**DOCUMENT EXTRACT:**
Thursday, August 9, 2007

Open Vistas

I've been using Vista as my primary OS, and Office 2007 as my primary productivity suite, for over a year now. My initial take, after a month or so of exposure to the betas, was that MS had made a fairly serious strategic mistake with both of them. Over a year later, that first impression has settled into a firm conclusion.

I will say, there are things to like about both platforms. Vista's Aero interface has some nice eye candy. I like the built-in search, and its photo and multimedia organizing capabilities. Outlook 2007 has some nice UI tweaks. Word 2007's blog integration isn't perfect, but it's the best alternative to composing it all in HTML that I've found.

But these are minor pleasantries, and they come with some serious annoyances. Apart from being buggy, which is kinda expected, they both have significant performance problems. The graphing engine in Office 2007 makes some nice looking charts, but it's astonishingly slow. Chart-heavy spreadsheets that would refresh sub-second in Excel 2003 take 10-15 seconds to refresh in Excel 2007. Even after I've figured out where everything sits, I still hate the new ribbon interface. I'm a heavy keyboard user, and although you can still do most things through the keyboard, Office 2007 requires more keystrokes, and significant pauses between those keystrokes. I've got a dual proc, dual core Xeon desktop, and it still takes so long to refresh the ribbon on each keystroke that I could swear MS put the delays in on purpose.

With regard to Vista: I can't say enough how much I hate User Account Control. Yes, of course, I can turn it off – and I would, in a second, except that our software has to run well on Vista with the default settings. And of course, tons of software that I need to run still doesn't work right with Vista. It was only a couple days ago that I finally got my hands on a version of Cisco's VPN client that worked consistently. Zango's network team had to completely redo our wireless infrastructure to allow Vista laptops to connect. My PolyCom video-conferencing software still doesn't work right.

The biggest problem with Vista, though, is simply that it's underwhelming. From a user's perspective, there's a little bit to like about it, but nothing that makes it interesting or revolutionary. It's light years away from what MS originally promised. I've got it running here at work, but I can't figure out why I would spend the money to upgrade my home desktop.

**TASK REQUIREMENTS:**
1 – In the blog post on Vista and Office 2007, change "betas" to "preview builds" and write out the part that opens with the words containing "Thursday, August 9, 2007" and closes with "a firm conclusion.".
2 – Write what comes next in the blog post on Vista and Office 2007, starting after its last sentence.
The lines that come after this have no connection to the blog post on Vista and Office 2007.

**PROVIDED DATA:**
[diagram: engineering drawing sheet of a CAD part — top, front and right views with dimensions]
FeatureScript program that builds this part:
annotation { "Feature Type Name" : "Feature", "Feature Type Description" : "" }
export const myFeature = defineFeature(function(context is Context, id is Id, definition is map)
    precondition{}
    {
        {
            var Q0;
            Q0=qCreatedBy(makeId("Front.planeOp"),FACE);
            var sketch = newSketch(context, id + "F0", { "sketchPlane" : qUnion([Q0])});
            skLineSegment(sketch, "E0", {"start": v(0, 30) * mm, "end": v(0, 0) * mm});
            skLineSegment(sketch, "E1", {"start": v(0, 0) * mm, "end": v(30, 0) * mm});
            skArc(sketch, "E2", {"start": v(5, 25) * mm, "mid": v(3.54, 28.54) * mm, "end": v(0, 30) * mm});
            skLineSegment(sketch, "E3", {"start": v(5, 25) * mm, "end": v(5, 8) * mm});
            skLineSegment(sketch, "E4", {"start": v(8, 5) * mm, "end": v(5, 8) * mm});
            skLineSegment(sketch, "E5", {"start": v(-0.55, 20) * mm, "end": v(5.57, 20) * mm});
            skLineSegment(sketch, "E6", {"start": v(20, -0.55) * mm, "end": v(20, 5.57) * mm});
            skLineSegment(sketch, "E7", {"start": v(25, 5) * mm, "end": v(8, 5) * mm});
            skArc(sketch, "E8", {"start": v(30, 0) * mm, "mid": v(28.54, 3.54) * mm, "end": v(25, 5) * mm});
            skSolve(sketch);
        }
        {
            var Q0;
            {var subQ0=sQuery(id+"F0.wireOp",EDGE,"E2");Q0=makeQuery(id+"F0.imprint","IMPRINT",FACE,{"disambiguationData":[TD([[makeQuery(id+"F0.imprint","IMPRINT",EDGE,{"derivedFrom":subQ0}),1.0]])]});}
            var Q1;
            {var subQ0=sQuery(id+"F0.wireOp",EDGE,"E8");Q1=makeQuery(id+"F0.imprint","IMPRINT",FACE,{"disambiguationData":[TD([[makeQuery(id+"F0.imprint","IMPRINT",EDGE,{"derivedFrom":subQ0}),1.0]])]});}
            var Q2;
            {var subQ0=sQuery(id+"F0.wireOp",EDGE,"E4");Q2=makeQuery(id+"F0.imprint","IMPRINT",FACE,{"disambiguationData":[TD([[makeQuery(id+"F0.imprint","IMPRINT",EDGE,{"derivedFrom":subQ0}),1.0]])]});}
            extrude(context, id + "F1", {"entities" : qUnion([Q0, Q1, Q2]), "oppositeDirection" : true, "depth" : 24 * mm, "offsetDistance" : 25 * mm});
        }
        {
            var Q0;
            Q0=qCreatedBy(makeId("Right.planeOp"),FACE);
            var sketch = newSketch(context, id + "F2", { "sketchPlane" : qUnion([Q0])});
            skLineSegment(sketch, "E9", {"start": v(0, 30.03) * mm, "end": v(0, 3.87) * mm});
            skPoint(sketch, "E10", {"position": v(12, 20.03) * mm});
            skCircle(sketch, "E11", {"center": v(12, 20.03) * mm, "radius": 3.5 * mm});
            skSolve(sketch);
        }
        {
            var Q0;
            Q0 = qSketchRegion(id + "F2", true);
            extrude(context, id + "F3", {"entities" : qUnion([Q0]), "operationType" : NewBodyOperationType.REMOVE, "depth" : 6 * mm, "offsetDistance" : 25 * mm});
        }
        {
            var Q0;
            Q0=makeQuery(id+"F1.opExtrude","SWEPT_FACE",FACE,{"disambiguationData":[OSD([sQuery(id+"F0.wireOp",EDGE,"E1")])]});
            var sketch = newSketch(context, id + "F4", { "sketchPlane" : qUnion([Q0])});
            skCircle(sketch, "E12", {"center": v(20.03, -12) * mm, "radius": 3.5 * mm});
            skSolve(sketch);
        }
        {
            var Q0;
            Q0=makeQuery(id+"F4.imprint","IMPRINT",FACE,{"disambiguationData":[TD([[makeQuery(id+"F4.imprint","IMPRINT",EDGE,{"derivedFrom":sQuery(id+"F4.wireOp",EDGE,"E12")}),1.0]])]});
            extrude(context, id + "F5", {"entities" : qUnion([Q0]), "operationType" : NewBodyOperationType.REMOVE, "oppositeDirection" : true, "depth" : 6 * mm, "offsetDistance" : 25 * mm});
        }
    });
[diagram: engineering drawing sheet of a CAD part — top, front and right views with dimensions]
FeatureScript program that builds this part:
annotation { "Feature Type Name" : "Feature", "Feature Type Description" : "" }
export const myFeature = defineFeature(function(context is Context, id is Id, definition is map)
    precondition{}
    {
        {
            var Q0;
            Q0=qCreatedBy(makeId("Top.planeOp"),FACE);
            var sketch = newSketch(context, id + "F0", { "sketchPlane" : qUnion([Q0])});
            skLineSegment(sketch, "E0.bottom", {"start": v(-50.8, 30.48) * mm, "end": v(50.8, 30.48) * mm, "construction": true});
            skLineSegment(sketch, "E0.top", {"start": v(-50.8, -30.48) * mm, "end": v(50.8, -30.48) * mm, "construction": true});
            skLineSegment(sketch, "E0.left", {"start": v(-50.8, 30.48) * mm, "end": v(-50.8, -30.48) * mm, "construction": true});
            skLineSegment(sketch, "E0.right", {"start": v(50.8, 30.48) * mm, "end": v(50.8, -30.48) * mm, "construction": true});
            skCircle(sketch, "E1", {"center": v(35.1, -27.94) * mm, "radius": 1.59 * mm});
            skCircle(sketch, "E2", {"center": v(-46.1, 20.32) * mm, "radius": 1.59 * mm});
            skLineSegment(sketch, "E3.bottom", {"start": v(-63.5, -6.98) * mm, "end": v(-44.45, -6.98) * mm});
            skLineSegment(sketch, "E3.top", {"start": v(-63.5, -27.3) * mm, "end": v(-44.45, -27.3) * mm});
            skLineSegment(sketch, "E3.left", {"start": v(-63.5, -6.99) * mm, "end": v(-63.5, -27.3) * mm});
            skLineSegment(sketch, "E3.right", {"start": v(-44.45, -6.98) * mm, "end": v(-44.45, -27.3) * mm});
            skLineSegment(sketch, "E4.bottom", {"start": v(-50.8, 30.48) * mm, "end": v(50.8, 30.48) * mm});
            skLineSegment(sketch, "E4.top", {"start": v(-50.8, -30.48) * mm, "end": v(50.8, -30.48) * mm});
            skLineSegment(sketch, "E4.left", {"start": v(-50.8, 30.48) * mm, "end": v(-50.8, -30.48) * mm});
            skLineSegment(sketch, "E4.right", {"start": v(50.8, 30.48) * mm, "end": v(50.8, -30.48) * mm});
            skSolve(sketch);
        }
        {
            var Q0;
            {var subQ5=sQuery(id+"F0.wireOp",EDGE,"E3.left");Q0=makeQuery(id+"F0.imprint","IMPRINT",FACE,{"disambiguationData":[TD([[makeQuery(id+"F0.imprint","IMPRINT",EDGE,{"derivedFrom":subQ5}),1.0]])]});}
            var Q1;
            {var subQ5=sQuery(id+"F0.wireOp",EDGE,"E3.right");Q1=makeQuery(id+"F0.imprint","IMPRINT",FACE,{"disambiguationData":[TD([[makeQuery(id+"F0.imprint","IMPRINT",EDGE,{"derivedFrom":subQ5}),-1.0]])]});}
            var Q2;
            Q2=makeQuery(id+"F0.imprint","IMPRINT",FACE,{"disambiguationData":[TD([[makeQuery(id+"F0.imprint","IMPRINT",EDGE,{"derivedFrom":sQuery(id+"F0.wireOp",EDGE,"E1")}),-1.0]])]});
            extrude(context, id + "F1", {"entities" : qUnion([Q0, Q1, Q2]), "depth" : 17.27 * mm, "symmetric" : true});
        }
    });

**REPLIES:**
1 –
Thursday, August 9, 2007

Open Vistas

I've been using Vista as my primary OS, and Office 2007 as my primary productivity suite, for over a year now. My initial take, after a month or so of exposure to the preview builds, was that MS had made a fairly serious strategic mistake with both of them. Over a year later, that first impression has settled into a firm conclusion.

2 –
I'm hearing pretty much the same thing from lots of different sources. I do know a few people who like the new ribbon interface – God help them. But I don't know anybody who's excited about Vista. I don't know anybody's who's purchased it, and trust me, I know lots of geeks of the must-have-it variety. Friends I've known for years, friends who upgrade automatically to the latest beta/service pack of anything, are still running XP. If this sample set is any indication, Vista inspires nothing so much as apathy. Nor does anybody seem to care about the next version of Windows. Why should we, if the delta between XP and Vista (three steps forward, two steps back) is any indication of what awaits us?

And here's where Microsoft's missteps might cost them. I've actually started getting interested in Linux. I've got Ubuntu running on a second desktop in my office, and when I replace my current home desktop, I'm planning to switch my old machine over to Linux as well. I've even been wondering about whether Macs might be any better. I'm not ready to make the switch yet, but you'd have to know me to understand just how revolutionary it is for me to be getting tired of Microsoft software.

It's worth nothing that I still don't think Linux is quite ready for mainstream use, even compared to Vista. Open Office is OK, but Evolution can't replace Outlook. (For starters: if it knows that an email has been deleted, why the **** does it still list for browsing? And why does it hang every time I try to delete an email from Exchange?) But the thing is, Linux doesn't have to be that good. For most purposes, honestly, it just has to be good enough to run FireFox and a mature version of Google Gears. With those two, and the services that Google already offers, I could get 90% of my daily work done, as easy or easier than with Vista.

And Microsoft definitely needs to be worried about that. I'm not switching, not yet. But the fact that one of their most loyal customers is thinking through what it would take to make that switch should make Microsoft very nervous indeed.